Affolé par l’intrusion explosive de cet inconnu, Jacobus, sentant sa vie menacée s’était enfuit sans réfléchir. Mais en s’éloignant du lieu du drame, il se mit à maudire cet instant d’égarement et de faiblesse. Il tenait la jeune femme, là à portée de main. Et qu’avait-il fait ? Il avait fui ! Tout son beau plant était fichu. Comment savoir maintenant ? Après cette mésaventure elle et son mari se méfieraient. Ce qui était sûr c’est qu’elle ne semblait pas connaître l’assassin de son père plus que lui-même. Mais que savaient-ils d’autre pour s’être mis à sa poursuite ?

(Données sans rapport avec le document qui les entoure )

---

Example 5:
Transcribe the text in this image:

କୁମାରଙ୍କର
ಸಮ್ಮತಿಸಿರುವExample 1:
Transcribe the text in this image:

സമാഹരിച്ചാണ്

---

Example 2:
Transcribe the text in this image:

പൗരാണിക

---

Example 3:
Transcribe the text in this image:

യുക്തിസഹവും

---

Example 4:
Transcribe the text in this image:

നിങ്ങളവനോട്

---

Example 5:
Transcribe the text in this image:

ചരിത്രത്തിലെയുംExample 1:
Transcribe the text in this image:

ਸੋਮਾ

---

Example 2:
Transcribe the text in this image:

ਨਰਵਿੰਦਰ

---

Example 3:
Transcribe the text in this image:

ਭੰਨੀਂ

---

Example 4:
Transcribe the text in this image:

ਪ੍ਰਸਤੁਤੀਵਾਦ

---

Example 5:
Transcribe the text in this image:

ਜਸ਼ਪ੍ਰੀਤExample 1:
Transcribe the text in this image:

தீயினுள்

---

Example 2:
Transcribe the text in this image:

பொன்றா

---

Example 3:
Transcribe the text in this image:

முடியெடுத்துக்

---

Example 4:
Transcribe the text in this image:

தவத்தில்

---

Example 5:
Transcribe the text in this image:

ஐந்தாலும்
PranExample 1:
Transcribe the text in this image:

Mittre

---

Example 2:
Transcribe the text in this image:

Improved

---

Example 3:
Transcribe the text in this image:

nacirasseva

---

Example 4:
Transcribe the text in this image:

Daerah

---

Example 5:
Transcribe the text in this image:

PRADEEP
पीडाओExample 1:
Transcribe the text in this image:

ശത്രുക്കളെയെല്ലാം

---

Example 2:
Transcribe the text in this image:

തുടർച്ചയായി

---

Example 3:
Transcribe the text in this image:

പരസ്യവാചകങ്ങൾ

La reconnaissant, là à quelques pas, avec lui sur ce bateau il n’en croyait pas ses yeux. Il scrutait son visage et doutait, y avait-il simplement une ressemblance, ou était-ce réellement elle, là à lui sourire ? Finalement, il se leva, fit le tour de la banquette et s’approcha d’elle.

- Vous m’avez suivi !

- Oui ! Dois-je vous rappeler que je cherche toujours à m’expliquer la mort de mon père et ce que vous avez à y voir.

Elle se mordit sur les lèvres. Ça lui avait échappé sans y réfléchir et ne correspondait pas du tout à ce qu’elle avait projeté de lui dire.

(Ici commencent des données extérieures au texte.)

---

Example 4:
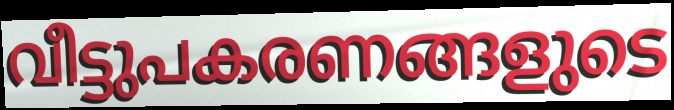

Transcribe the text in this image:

വീട്ടുപകരണങ്ങളുടെ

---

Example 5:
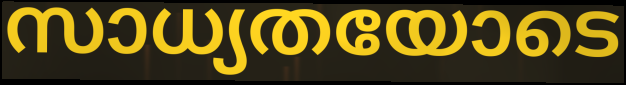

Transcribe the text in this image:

സാധ്യതയോടെ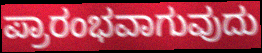
ಪ್ರಾರಂಭವಾಗುವುದು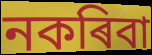
নকৰিবাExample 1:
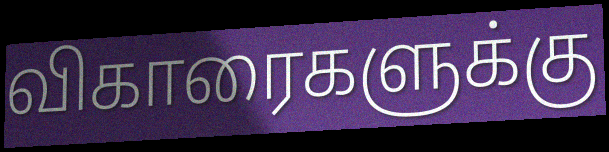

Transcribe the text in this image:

விகாரைகளுக்கு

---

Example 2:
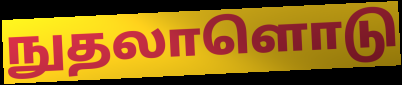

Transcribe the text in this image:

நுதலாளொடு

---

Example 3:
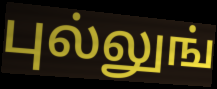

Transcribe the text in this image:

புல்லுங்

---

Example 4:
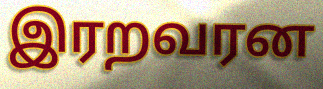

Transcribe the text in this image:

இரறவரன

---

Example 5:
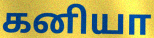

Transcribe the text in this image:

கனியா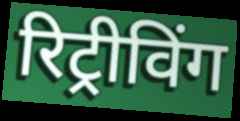
रिट्रीविंगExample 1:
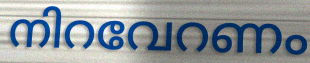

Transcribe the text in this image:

നിറവേറണം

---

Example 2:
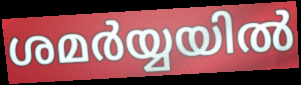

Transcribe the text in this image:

ശമർയ്യയിൽ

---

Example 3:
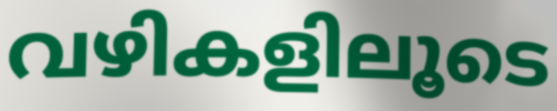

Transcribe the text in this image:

വഴികളിലൂടെ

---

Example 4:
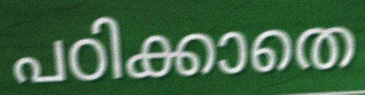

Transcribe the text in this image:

- Mais ma chère, ma très chère amie, je vous jure que je n’y suis pour rien.

- Ma très chère amie dites-vous ?

- Oui !

 Et il lui saisit les mains et les embrassa. Et voilà qu’ils se retrouvaient à égalité pensa Béatrice tous deux avaient été incapable de dissimuler leurs sentiments. La haine est plus forte que l’amour et là par son attitude il venait de lui donner l’avantage. Le geste de ce bourgeois envers cette jeune femme, les cheveux au vent provoqua quelques murmures parmi les voyageurs.  Quelle conduite !  Il avait enfreint tous les usages. Il haussa les épaules et se tournant vers ceux qui avaient osé exprimer leur réprobation pour les défier du regard.  Repoussant, malgré ses protestations, la voisine de Béatrice il se fit une place à ses côtés, comme pour démontrer à la jeune femme sa hardiesse et qu’il n’attachait aucune importance à ce que disaient ou pensaient ces gens d’une condition bien inférieure à la sienne.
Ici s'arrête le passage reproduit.